Records to use:
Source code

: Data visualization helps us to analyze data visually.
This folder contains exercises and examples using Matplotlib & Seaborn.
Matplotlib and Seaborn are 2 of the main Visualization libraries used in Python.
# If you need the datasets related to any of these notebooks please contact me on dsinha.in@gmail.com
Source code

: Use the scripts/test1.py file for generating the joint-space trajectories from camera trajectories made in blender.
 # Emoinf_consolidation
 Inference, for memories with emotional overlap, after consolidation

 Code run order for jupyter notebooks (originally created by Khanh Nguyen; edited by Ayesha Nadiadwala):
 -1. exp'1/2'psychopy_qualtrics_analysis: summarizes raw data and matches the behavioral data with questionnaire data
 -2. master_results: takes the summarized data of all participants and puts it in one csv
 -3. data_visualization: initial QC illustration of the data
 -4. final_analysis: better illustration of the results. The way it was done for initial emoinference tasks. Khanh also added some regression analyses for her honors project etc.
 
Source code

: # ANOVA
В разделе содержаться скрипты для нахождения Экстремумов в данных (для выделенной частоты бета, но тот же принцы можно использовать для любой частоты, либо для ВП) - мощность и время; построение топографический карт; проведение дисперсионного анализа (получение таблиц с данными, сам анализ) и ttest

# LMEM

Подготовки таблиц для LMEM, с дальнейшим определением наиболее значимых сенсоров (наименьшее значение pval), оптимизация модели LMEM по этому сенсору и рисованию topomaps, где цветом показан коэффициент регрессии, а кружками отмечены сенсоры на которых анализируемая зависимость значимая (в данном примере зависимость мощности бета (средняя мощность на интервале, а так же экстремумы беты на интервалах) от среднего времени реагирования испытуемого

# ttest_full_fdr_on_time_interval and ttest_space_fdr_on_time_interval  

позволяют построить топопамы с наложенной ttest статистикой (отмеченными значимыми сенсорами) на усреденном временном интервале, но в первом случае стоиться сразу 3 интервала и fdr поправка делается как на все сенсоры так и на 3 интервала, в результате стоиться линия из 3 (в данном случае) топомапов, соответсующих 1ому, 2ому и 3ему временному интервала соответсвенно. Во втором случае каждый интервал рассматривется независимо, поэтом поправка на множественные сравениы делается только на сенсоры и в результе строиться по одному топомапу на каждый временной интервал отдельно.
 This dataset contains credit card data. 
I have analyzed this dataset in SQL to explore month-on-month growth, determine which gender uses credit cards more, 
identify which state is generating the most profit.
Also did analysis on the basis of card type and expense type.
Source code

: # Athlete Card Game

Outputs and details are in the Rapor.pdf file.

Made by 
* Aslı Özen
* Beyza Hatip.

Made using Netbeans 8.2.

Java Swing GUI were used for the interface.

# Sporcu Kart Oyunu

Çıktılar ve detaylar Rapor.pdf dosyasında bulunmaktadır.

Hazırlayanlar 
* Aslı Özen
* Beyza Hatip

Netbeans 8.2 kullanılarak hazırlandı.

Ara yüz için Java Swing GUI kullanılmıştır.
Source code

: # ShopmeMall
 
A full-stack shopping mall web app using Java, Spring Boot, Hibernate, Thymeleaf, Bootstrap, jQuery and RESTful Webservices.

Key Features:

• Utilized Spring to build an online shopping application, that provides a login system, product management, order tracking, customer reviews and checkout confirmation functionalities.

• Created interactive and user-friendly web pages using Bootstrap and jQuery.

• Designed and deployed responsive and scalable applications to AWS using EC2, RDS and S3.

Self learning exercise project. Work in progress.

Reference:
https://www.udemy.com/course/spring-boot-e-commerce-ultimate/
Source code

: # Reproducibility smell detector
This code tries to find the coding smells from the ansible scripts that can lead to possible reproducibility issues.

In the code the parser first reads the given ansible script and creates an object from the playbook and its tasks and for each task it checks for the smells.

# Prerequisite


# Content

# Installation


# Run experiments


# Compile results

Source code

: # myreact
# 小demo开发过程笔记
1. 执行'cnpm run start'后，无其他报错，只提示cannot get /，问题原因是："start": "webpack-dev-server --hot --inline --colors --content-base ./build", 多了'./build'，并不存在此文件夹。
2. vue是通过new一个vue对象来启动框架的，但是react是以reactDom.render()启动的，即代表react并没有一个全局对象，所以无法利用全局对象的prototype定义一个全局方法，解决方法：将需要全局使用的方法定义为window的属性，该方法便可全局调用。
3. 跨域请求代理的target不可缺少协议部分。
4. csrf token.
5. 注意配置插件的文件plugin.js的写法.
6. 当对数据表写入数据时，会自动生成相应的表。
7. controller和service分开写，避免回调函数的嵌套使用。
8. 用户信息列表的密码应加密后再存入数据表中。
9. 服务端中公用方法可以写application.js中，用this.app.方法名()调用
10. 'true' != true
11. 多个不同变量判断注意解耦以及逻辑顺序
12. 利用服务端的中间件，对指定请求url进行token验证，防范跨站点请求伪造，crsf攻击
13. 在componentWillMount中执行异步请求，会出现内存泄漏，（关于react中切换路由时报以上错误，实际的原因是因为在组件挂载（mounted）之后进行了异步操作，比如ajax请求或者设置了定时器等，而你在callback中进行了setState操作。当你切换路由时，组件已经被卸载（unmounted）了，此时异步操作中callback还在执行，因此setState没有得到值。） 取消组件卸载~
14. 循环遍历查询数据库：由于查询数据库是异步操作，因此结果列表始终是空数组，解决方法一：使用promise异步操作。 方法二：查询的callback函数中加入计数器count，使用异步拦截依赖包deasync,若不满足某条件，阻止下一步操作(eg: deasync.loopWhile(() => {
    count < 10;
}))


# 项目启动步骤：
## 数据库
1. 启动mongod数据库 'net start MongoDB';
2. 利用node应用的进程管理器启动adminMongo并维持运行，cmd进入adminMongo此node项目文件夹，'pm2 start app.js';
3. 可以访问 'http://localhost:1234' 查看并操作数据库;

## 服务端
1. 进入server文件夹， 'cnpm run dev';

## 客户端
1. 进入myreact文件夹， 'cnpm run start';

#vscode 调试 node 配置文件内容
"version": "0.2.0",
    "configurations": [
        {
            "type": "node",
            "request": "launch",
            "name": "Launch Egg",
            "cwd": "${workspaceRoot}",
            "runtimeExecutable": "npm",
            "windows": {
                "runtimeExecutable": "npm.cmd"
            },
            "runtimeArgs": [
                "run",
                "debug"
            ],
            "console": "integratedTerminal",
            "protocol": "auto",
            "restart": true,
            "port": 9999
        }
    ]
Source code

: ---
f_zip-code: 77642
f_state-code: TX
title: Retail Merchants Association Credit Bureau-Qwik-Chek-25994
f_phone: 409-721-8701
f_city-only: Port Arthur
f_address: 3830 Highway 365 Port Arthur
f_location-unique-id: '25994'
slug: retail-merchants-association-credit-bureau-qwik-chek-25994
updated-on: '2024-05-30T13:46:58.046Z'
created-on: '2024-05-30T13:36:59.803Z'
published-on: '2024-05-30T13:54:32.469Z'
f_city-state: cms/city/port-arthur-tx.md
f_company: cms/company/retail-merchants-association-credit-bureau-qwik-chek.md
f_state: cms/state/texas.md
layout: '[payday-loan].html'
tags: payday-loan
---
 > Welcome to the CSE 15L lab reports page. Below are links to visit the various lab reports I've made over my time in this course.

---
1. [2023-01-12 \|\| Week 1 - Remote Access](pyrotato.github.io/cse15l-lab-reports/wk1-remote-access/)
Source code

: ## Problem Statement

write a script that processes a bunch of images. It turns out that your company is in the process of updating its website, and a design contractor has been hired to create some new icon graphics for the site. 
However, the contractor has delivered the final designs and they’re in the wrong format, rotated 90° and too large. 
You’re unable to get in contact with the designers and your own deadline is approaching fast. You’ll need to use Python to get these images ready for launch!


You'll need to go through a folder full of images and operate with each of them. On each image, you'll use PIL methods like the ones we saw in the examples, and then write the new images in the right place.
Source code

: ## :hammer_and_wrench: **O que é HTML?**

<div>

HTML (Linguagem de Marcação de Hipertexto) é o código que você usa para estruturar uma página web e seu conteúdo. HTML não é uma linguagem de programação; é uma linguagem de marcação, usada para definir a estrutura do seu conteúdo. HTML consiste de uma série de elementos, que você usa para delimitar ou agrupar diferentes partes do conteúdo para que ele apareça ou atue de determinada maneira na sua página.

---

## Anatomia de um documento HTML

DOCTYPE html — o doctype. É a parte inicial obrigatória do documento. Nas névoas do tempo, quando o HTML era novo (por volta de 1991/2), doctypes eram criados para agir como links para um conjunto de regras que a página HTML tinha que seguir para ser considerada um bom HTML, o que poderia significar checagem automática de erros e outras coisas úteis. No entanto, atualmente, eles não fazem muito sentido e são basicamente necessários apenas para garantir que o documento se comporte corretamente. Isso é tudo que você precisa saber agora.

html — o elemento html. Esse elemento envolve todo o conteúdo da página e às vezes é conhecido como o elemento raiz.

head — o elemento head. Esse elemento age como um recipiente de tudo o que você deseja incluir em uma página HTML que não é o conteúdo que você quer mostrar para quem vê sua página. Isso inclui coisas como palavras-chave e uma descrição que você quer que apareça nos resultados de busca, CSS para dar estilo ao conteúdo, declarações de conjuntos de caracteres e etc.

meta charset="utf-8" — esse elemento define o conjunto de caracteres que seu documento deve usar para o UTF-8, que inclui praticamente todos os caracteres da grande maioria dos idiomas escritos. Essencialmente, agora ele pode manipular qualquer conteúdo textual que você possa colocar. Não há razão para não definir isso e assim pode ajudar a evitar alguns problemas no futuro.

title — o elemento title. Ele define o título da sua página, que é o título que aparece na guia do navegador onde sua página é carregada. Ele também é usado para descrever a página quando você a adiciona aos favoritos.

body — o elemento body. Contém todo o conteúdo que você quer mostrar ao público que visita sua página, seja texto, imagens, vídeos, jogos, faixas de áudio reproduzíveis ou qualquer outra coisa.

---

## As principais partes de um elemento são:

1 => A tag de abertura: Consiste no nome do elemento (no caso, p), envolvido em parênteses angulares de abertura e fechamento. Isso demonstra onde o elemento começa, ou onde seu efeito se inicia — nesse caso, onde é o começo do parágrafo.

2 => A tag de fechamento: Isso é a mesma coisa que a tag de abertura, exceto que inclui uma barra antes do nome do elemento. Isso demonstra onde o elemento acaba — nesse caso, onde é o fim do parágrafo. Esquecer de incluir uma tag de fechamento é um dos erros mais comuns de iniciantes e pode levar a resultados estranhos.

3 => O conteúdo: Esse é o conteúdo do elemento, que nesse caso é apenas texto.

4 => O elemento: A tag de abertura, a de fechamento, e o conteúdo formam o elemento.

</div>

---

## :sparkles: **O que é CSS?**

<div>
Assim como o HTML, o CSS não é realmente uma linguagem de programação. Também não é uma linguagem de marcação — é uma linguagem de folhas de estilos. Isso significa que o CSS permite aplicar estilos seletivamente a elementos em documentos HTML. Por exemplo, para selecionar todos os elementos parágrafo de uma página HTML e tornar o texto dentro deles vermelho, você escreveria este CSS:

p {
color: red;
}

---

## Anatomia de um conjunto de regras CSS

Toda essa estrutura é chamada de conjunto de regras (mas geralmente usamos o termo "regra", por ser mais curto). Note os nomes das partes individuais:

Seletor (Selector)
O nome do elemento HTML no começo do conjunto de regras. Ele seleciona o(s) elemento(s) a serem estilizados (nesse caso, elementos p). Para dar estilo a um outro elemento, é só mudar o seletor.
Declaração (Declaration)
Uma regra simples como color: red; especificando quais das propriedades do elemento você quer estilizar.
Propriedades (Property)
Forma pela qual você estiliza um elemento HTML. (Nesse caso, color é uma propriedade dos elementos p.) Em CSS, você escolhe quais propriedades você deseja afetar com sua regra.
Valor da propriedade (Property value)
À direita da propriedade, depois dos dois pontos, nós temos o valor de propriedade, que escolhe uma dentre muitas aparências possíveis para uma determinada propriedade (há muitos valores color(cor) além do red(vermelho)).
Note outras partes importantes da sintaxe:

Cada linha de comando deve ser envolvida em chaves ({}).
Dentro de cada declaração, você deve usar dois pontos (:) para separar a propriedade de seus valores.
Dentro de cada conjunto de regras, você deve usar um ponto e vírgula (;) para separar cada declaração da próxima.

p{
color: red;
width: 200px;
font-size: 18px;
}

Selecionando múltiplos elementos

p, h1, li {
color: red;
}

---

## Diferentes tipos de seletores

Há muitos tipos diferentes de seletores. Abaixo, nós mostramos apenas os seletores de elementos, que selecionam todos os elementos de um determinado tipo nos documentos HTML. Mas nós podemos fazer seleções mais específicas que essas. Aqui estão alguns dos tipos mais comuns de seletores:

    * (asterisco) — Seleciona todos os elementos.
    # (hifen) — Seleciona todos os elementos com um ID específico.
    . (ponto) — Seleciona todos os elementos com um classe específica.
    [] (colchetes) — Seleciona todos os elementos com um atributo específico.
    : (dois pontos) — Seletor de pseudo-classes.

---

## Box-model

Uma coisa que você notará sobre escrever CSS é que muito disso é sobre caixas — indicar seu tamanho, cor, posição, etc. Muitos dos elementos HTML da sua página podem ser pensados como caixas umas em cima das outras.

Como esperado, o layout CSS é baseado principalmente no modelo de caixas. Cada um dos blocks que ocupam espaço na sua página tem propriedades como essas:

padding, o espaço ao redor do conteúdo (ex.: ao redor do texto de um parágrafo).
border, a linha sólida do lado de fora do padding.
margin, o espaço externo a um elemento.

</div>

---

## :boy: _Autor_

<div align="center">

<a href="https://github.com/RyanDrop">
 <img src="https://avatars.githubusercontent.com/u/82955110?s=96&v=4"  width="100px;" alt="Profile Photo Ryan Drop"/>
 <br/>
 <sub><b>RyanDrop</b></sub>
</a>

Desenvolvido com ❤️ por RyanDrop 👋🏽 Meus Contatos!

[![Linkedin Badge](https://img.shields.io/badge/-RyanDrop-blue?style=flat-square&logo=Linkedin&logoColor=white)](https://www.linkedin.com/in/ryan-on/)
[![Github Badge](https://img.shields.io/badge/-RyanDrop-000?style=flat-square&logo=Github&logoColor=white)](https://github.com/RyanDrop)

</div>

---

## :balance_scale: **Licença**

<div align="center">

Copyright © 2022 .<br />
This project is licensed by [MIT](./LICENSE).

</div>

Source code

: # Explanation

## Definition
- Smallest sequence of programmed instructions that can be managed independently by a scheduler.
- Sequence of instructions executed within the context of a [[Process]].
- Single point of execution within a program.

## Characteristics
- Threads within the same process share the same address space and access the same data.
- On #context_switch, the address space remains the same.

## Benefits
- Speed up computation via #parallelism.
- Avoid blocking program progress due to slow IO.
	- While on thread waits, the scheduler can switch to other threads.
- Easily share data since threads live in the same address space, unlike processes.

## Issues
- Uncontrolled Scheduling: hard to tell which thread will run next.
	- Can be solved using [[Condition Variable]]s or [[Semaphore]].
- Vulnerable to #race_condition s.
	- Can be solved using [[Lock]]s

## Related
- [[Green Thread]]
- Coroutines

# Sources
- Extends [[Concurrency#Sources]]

Activity: Rewrite the entries from the line with "Подготовки таблиц для" to the line with "# ttest_full_fdr_on_time_interval and" as a Markdown table with the columns Row and Line, numbering each line and leaving out blank lines.

Answer for this exercise:
| Row | Line |
|---|---|
| 1 | Подготовки таблиц для LMEM, с дальнейшим определением наиболее значимых сенсоров (наименьшее значение pval), оптимизация модели LMEM по этому сенсору и рисованию topomaps, где цветом показан коэффициент регрессии, а кружками отмечены сенсоры на которых анализируемая зависимость значимая (в данном примере зависимость мощности бета (средняя мощность на интервале, а так же экстремумы беты на интервалах) от среднего времени реагирования испытуемого |
| 2 | # ttest_full_fdr_on_time_interval and ttest_space_fdr_on_time_interval   |